Danışman: Doç., Ceren Selmanpakoğlu
Yazar: Karcan Akmansoluk
Seramik Anasanat Dalı Yüksek Lisans Tezi
Tez özeti: Rüya mı gerçeği, gerçek mi rüyayı yansıtır? Burada kastedilen gerçek, bilinç düzeyini, gündelik gerçekliği – uyanık yaşamı- ve somut biçimde var olan şeyleri kapsar. Gerçekte – bilinç düzeyinde- oluşan algılar, düşünceler, imgeler, istekler, arzular duyumlarla inşa edilirken aynı zamanda kişi de bir kendilik – benlik- kazanır. Freud bunu ego kavramıyla açıklar. Kimlik duygusunu oluşturan kavramlardan biri olan ego, kişinin kimliğinin görülen kısmını, yani yüzeyini gösterir. Bu yüzeyin altında Freud’un bilinç dışı kavramı, yani kimliğin görülemeyen kısmı yer alır. Bastırılmış malzemeden oluşan bilinç dışı, egonun denetlemesi ve bastırmasından kaynaklı bilince ulaşamayan bölümdür. Bu nedenle doyurulması gereken dürtüler, istekler ve arzularla doludur.
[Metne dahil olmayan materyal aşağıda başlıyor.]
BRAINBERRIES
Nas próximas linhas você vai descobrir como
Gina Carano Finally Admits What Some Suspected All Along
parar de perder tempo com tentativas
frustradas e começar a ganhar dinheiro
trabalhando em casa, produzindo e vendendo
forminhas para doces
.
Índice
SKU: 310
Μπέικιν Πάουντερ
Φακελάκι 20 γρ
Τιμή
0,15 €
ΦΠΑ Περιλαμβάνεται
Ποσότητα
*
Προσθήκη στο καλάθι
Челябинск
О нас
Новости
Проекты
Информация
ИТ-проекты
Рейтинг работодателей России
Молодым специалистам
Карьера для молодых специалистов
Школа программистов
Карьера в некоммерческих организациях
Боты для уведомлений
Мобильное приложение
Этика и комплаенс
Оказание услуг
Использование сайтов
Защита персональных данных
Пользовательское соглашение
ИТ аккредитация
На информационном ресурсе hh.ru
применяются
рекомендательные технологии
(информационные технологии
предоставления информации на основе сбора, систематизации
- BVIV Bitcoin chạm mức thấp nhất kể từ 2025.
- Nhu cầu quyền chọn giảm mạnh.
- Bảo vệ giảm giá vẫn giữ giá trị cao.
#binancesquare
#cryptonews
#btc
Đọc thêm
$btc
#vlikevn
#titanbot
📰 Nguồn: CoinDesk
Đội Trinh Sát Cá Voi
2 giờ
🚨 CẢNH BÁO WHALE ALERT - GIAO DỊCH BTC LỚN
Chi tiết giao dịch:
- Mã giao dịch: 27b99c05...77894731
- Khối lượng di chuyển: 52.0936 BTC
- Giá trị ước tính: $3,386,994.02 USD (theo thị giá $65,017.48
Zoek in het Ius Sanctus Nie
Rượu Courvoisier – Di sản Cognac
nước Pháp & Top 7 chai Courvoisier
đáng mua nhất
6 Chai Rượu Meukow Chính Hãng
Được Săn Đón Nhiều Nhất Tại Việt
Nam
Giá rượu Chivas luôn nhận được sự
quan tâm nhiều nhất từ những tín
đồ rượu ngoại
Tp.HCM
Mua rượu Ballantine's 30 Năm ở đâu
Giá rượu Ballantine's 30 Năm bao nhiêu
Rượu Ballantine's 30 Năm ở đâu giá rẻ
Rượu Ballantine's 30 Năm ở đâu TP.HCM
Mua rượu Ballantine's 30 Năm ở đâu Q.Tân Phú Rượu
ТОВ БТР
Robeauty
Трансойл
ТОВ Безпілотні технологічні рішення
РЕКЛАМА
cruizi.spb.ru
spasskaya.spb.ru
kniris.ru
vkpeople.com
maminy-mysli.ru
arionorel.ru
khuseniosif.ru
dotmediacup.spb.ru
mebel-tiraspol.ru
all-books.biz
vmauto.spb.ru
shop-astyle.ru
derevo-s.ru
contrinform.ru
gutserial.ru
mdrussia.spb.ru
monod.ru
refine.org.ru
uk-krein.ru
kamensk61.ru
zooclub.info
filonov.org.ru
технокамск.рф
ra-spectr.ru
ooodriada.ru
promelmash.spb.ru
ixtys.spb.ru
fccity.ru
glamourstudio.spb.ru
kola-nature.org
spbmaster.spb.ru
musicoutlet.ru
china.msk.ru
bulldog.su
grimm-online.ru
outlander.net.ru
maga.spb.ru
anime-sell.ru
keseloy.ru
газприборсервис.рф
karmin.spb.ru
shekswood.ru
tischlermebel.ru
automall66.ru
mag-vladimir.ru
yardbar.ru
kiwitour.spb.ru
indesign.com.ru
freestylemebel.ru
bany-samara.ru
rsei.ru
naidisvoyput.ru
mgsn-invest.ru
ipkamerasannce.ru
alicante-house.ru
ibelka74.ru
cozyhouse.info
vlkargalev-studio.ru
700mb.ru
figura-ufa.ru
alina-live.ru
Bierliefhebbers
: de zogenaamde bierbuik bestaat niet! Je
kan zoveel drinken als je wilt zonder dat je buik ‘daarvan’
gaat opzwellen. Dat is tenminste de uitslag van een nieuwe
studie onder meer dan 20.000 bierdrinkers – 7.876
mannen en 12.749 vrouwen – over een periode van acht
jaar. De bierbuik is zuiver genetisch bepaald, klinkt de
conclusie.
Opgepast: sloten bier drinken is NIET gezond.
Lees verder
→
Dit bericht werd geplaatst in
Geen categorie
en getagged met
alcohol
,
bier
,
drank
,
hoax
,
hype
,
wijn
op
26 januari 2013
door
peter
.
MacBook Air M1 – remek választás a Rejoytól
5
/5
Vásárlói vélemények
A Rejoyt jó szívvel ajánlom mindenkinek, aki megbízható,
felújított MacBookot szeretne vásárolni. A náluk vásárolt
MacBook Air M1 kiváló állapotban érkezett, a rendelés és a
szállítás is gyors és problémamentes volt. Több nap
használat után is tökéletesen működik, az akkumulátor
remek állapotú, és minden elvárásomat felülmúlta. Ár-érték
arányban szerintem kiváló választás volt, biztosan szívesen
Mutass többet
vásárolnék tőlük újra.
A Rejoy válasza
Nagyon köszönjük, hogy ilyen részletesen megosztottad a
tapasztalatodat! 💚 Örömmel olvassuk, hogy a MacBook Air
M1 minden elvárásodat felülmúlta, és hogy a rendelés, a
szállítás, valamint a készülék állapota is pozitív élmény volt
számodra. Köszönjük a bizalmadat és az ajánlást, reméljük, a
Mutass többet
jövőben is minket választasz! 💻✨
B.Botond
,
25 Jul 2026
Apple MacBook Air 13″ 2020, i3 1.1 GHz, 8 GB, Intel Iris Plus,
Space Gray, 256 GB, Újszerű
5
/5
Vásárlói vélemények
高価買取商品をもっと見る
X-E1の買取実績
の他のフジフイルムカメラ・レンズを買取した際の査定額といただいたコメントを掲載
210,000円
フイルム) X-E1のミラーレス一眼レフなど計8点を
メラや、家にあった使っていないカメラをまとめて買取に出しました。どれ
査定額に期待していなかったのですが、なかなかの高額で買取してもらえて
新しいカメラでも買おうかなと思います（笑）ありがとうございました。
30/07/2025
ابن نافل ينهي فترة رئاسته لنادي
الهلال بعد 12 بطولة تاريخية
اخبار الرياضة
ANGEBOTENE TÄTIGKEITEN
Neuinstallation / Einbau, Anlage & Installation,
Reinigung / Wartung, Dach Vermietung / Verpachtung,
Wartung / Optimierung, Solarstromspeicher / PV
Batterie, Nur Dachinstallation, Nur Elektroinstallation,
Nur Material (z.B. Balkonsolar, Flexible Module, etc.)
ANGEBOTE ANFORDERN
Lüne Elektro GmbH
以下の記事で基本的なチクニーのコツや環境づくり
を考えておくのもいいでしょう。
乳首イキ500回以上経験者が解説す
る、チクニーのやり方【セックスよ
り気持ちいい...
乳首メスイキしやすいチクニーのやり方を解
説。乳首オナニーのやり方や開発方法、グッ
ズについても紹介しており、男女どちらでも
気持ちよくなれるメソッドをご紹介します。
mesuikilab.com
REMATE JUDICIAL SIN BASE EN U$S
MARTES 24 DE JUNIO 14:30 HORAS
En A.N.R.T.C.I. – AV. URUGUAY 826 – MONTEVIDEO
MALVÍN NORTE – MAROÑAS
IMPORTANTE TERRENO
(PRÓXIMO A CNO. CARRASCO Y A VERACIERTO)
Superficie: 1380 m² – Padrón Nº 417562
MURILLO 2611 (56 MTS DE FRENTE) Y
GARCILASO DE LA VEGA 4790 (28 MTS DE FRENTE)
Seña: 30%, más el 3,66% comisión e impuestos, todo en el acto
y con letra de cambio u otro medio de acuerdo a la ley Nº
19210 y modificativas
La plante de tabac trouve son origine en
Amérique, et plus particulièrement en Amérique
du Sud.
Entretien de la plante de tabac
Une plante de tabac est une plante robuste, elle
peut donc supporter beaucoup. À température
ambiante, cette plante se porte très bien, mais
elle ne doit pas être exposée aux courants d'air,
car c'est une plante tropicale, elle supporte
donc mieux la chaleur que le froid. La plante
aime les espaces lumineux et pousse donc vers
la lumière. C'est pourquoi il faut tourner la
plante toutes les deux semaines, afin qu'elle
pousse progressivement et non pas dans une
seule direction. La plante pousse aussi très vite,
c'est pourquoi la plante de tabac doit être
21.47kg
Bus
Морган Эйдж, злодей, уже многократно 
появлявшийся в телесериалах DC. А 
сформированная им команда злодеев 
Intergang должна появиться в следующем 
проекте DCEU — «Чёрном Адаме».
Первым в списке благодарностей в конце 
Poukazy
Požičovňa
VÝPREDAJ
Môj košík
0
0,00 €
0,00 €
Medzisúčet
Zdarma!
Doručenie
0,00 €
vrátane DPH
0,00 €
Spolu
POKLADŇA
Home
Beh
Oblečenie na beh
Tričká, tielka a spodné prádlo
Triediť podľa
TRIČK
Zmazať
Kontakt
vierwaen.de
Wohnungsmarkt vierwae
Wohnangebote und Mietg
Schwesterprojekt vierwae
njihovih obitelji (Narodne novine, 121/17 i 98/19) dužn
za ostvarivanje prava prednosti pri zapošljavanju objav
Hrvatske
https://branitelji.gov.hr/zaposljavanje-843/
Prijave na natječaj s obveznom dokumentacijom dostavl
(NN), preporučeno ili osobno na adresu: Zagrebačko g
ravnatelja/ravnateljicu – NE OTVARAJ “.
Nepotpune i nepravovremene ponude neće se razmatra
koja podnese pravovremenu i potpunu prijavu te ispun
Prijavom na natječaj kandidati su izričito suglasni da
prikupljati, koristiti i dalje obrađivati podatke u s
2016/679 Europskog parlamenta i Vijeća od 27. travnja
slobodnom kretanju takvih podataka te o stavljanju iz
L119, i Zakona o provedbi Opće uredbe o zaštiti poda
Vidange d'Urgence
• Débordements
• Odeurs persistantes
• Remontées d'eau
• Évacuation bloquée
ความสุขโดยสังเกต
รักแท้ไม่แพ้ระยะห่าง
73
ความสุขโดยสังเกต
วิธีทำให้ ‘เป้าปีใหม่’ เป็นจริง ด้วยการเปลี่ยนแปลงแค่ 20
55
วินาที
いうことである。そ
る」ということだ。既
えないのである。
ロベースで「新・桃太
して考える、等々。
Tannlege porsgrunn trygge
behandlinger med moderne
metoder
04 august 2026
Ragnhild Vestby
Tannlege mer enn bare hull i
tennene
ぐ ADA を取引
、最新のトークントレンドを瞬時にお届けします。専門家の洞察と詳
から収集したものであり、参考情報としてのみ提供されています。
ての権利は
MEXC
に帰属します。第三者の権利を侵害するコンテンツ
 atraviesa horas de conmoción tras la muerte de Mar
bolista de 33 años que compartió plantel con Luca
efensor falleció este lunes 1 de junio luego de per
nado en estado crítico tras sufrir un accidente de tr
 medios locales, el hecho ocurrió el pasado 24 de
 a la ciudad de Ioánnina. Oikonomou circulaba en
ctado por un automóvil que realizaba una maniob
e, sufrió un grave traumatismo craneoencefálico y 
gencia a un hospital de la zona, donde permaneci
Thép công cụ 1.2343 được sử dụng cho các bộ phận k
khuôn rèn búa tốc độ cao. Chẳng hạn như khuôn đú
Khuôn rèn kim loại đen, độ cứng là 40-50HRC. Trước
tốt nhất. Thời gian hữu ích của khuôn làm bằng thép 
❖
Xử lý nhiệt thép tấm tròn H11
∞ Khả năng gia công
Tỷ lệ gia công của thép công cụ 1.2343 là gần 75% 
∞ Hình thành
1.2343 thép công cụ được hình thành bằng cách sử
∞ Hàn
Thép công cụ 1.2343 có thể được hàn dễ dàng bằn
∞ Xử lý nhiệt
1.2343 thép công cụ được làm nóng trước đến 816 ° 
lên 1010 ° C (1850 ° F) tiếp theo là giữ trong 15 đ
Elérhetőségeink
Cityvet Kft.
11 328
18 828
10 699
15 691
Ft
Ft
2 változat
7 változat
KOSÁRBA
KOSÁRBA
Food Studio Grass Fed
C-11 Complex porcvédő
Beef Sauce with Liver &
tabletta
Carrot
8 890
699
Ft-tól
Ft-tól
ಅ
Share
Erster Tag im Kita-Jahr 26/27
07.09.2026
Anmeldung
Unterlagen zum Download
Ancak bilinç düzeyinde arzuların gizlenmesi ve doyurulamamasından dolayı kişide eksiklik duygusu oluşur. Eksikliği hissedilen arzu nesnesi de bilinç düzeyinde boşluk duygusu yaratır. Dolayısıyla egonun uyguladığı bastırmayla arzu nesnesinin, gerçekte – bilinç düzeyinde- hiçbir zaman doyurulamayacak olmasından dolayı oluşan boşluk, boşluk olarak kalmaya devam eder. Ancak bilincin ve kontrol mekanizmasının zayıfladığı gerçek dışı alanda, uyku durumunda – rüyada- kendini gösterir. Bu durumda rüyanın boşluk olarak tanımlaması yapılabilir. Çünkü boşluk da rüya gibi gerçekleşmesi imkânsız durumdur. Bu çalışmanın amacı; rüyanın bir boşluk olduğu hipotezinden yola çıkarak, gerçekte – uyanık yaşamda- kişinin kimliğinin görülmeyen kısımlarının – bilinç dışının- gösterge üzerinden nasıl açıklanabileceğinin soruşturulmasının yapılmasıdır. Rüyada da göstergede olduğu gibi bir gösteren ile bir gösterilen ilişkisi bulunur. Gösteren daha somut bir durumken, gösterilen gösterenin anlamsal, kavramsal boyutudur. Dolayısıyla gerçekte kişinin kimliğinin göstereni, rüyada da bu kimliğin gösterileni vardır. Bu durumda gerçekle rüya arasındaki mesafe kişinin kendi içinde ortaya çıkan kimliğini oluşturur. Gerçekle rüya arasındaki ilişki sorgulandığında da bütün olarak kişinin kimliği sorgulanmış olur. Rüya ve bilinç dışı ile ilişkili sanat yapıtları değerlendirildiğinde; kontrolsüz ortamda, yani rüyada bulunan imgeler yoluyla ulaşılan bilinç dışının sanatsal göstergeler aracılığıyla ortaya konmasının ve kişide oluşan boşluğun imgesel düzende giderilmesiyle bilinç dışı çıplaklığına ulaşmanın hedeflendiği anlaşılır.